§ **Source text**

* * * * *

There is a mountain of evidence that proves being grateful makes us happier, more appreciative and less angry, fearful and materialistic.
So in theory gratitude sounds pretty good, but how does it actually work?
Gratitude works to improve our lives through two main mechanisms.
Firstly, it’s not actually possible to feel gratitude at the same time as fear, envy or anger. They’re mutually exclusive, because the exist at the opposite ends of the spectrum. If you don’t believe me, try it for yourself. The next time you feel fear, anger or envy, try to feel gratitude at the same time and see if they can co-exist. You’ll see that they can’t.
So you can feel fear or gratitude, but you can’t feel both at the same time. In other words, the more time you spend feeling grateful, the less opportunity there is for you to feel fear. The same applies for anger, envy or scarcity.
Secondly, the more time you spend doing something, the more your brain starts to notice those patterns in the world around you. This is known as the “Tetris Effect”, named after studies that have shown that people who play Tetris for a prolonged amount of time then find themselves thinking about ways different shapes in the real world can fit together, such as the boxes on a supermarket shelf, squares in Excel or the buildings on a street.
The Tetris Effect applies to every part of your life, including gratitude. The more time you spend identifying things in your life that you can be grateful for, the more your brain starts noticing similar patterns in your life.

* * * * *

§ **Extracted data**
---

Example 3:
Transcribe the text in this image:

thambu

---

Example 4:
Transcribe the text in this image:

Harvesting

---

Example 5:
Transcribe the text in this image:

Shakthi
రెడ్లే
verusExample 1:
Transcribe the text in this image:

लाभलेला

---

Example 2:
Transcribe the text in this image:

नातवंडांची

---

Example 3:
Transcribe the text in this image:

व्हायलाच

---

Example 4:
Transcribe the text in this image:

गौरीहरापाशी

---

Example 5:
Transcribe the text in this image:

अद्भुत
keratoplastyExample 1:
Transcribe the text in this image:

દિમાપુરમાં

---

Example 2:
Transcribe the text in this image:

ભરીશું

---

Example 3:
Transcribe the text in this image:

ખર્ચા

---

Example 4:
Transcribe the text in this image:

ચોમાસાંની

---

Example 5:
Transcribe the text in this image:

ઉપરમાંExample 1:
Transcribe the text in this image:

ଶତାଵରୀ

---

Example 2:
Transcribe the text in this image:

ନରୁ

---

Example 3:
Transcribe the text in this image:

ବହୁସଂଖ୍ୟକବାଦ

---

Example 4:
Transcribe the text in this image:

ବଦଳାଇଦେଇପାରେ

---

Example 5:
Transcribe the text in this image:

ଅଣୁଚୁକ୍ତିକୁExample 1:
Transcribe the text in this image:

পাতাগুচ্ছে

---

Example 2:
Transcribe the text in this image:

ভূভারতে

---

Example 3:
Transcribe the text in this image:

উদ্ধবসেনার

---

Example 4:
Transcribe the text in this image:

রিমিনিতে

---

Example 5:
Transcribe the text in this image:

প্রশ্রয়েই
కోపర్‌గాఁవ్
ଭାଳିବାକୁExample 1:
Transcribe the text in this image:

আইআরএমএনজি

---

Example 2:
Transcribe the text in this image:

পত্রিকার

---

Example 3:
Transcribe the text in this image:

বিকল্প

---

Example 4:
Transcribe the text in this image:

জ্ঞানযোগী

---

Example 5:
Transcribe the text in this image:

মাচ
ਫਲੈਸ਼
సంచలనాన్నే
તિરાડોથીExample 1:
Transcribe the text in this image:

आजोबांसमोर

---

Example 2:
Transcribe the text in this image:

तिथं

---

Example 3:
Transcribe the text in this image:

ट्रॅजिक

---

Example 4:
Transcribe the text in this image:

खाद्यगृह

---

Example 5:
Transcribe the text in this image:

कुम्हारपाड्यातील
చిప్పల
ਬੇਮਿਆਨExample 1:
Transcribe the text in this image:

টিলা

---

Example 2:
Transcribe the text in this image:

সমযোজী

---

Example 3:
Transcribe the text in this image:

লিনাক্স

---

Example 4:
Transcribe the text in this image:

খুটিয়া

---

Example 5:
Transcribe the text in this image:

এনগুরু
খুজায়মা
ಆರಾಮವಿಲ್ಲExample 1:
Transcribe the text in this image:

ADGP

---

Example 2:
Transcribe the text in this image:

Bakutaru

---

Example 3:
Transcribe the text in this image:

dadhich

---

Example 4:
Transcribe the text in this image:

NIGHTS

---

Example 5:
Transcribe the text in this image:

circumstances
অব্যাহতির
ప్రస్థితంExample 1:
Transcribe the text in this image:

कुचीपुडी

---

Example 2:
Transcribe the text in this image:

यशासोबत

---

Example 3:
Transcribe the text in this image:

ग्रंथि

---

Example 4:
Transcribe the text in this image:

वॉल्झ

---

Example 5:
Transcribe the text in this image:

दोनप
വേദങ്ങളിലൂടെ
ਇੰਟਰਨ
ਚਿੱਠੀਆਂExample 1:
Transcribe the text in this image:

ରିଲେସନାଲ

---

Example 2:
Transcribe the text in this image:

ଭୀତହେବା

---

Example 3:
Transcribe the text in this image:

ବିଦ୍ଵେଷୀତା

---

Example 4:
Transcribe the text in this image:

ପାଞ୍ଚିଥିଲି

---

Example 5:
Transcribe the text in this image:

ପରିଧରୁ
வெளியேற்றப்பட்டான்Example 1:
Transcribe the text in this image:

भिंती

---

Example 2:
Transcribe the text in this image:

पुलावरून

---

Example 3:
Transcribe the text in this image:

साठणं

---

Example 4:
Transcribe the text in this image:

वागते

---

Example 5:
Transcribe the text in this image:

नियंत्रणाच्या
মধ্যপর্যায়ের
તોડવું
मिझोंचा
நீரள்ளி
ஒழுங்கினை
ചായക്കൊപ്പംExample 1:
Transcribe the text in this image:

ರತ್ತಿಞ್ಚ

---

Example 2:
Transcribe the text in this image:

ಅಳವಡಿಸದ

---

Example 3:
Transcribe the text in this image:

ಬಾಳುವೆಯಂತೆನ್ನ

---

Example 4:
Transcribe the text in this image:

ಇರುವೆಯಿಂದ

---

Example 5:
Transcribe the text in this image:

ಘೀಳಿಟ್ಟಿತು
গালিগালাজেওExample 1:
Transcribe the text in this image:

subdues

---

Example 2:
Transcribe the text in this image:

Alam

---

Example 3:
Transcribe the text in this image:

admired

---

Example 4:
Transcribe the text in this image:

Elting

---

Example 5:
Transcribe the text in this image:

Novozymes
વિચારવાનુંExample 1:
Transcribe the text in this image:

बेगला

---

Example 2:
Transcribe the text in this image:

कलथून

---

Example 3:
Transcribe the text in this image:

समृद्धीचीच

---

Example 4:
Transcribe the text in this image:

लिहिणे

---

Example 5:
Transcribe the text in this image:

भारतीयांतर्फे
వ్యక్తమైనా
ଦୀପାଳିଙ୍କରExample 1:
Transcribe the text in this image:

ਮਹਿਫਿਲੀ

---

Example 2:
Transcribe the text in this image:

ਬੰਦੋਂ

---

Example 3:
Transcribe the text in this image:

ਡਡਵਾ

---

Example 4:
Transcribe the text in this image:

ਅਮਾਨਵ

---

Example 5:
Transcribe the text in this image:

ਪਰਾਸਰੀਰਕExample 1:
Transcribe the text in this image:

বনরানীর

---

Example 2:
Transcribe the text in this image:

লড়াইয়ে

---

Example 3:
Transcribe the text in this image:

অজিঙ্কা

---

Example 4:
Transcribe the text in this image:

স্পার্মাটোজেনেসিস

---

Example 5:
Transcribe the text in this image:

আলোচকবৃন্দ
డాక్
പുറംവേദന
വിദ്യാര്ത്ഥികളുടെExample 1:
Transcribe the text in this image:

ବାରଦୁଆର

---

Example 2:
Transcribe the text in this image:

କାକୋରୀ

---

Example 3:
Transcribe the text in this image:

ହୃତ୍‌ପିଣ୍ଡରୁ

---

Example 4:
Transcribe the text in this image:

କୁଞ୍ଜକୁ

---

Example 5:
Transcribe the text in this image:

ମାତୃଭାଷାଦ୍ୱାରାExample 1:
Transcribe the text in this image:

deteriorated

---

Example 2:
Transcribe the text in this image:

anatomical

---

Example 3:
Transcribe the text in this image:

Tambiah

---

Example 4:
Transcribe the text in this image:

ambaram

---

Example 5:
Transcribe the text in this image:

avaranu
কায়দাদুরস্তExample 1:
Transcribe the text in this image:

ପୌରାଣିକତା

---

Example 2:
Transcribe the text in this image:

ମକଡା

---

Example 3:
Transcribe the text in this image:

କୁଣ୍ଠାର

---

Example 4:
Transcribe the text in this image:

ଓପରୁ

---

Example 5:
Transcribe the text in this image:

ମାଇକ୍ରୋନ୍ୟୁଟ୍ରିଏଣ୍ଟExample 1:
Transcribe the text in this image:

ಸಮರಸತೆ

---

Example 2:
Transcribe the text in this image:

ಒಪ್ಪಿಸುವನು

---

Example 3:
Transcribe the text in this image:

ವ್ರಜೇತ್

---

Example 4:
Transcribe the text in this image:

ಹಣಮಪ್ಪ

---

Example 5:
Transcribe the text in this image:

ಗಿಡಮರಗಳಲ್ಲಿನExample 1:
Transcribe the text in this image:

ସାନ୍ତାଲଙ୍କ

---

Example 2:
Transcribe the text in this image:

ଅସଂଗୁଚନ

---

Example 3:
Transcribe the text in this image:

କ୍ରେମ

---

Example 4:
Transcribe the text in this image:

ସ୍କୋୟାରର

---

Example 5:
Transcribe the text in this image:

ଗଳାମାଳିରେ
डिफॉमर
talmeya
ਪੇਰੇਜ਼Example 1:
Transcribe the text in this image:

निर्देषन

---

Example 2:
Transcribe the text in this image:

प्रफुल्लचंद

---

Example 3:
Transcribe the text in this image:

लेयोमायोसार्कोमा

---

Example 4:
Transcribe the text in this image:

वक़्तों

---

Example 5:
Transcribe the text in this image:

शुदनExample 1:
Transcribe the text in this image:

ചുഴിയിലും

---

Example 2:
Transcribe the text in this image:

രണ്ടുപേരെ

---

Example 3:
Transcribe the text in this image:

* * * * *

§ **What you will do**
- a) In the passage on gratitude, what is the "Tetris Effect" named after?
- b) Translate this sentence from the passage on gratitude into Spanish: "Gratitude works to improve our lives through two main mechanisms."
- c) Continue the passage on gratitude from the point where it ends, keeping its voice.

§ **Exercise answers**
- a) It is named after studies showing that people who play Tetris for a prolonged time then think about how different shapes in the real world can fit together.

- b) La gratitud actúa para mejorar nuestras vidas mediante dos mecanismos principales.

- c)
The feelings and thoughts we rehearse and focus on are the ones that shape our attitude and our actions. How many times a day do you ponder the limits you face, the people who cannot be trusted, the problems that are in your way?
Seth Godin puts it well:
“The problem with problems is that they always keep us from focusing on opportunities, on a chance to contribute and to make something better. Focus on our opportunities doesn’t mean the problems don’t exist, it merely means that we are far more likely to do something that matters.
Gratitude and opportunity create more of the same.”
Putting Gratitude Into Practice
After doing research on gratitude, it seems the most common way to practice gratitude is to keep a gratitude journal. Opinions differ on how often one should update the journal (ranging from daily to weekly), but I’ll stick to the tried and true daily formula I’ve used for all the other challenges so far.
In practice this means I will keep a daily journal of things I feel grateful for, and each day I will write down 3-5 things. The objective is to not write the same things over and over again, but to each day find new things in my life to be grateful for. The idea being that by doing so, I will train my brain to notice more and more things in my life that I can and should be grateful for. There will also be focus on being thankful for the hard stuff – the disappointments and setbacks that give birth to learning and growth.
I don’t believe just writing them down is enough, so the objective should really be to think about and feel (so my objective is to really think and feel) the emotion of gratitude as deeply and intensely as I possibly can. Because ultimately, it’s the emotion of gratitude that propels us forward, not the logic of it.
The Endgame of the Challenge
One of the key aspects of this challenge is to see how big of a change can be created in 30 days of gratitude exercises. Much of human suffering comes from having far too many expectations and not nearly enough appreciation for what we already have. This is the reason why so many rich and famous people are so miserable. To paraphrase Australian comedian Jim Jefferies “I’ve come way further than a man of my intellect and looks should have ever come. Yet I’m going to cry myself to sleep tonight because I’m not a movie star yet!”
In may ways, practicing gratitude is for the mind what the cold shower is for the body – it revitalizes, freshens and gives us resilience to take on the challenges of the day.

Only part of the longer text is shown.